橋本さん 基地内には病院もあるのですが、過去データをみると年間300人ほ60どの患者数が病院を訪れています。隊員は人程度で構成されているので、数字上はひとり平均5回ほど病院のお世話になっていることになります。ちなみに私は一度も病院のお世話になっていません。
私が参加した夏隊に限って言えば、設営が中心の夏季であるため、外科関係で病院のお世話になることが多いですね。どうしても現場作業が多いため、擦り傷が絶えないなど、国内の建設現場と同様です。施工は素人の方々で行うことになるので、安全管理は特に厳しくしていますが、現場監督の立場の人間は自分一人しかいないため、全てに目を行き届かせることはとても難しいことです。
医者や料理人が生コンを練る?
――ちなみに、どんな訓練されるんですか?
橋本さん 隊員候補に決まった時点で、国立極地研究所へ挨拶に行ったらすぐに健康診断の案内を受け受診します。そして出発する年の2月初旬に、蓼科高原にて冬山に立てこもりテントで一夜を過ごし、直に雪の上に寝たりしながら寒さを体感する訓練やスキーを習得します。また、遭難等を想定した滑落体験や滑落した人を救助するレスキュー訓練などを実施します。

滑落脱出訓練の様子
その訓練が終わったら、南極観測隊ならではの心構え等を学ぶ集合教育が始まります。その後、健康診断の結果が出て健康診断結果にによっては候補者から外れる人、それを補充する新たな候補者が選定され、6月に正式に隊員として発表されます。
隊員決定後は、菅平高原で夏訓練があり、とにかくひたすら山を走らされた思いがあります。

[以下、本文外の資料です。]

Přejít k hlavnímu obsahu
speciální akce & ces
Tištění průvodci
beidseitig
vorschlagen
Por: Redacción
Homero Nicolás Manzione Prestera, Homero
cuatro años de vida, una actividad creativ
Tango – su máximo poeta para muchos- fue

中には走行ルートを間違えてロストポジションする人も。ほかにも、消防訓練や救護訓練、そして南極に関する知識を学ぶなど1週間滞在し、最後にはソフトボール大会にて隊員同士のコミュニケーションを図りました。7月1日からは飛島建設を辞める形を取り、文部科学省の職員として国立極地研究所にお世話になります。
――配属後には何をされた?
橋本さん まずは、防衛省とのスケジュール調整ですね。五社連(文部科学省・極地研・防衛省・しらせ・観測隊)会議に参画し、南極でのオペレーションスケジュールに合わせた自衛隊の方々の支援要請等を行います。
また、南極観測隊員に対し、立てた教育計画に基づき人選を行った後、重機関連の免許を取得していただきます。私も建機教習所に通い、数種類の免許を取得させていただきました。
――橋本さん自身が教えたことも多い?
橋本さん そうですね。全体感で言うと、南極で実施する夏季オペレーションの計画に関する説明、それぞれの作業に潜む危険に対する安全対策等を講義します。
また、南極で実施する作業に関するポイントを教えるのですが、例えばコンクリート打設については、医者と調理人にコンクリートを実際練ってもらい、コンクリートの性状を理解してもらいます。南極観測隊でのコンクリート担当は昔から医者と調理人と決まっている伝統です。おそらく、医者は薬の調合の知識があり、調理人は食材を混ぜたりするのが上手だという理由からではないかと。
何より、南極の夏期間は、医者が割と暇(?)なんですよね。医者が忙しかったら大変ですけどね(笑)。すごく楽しそうにコンクリートを造っていましたよ。
観測隊に選ばれる人たちはやっぱり頭が良くて、ひとつ教えるとすぐに理解し行動に起こせる能力に長けているので、そういう意味で南極では国内より作業指示が簡単に済みましたね(笑)。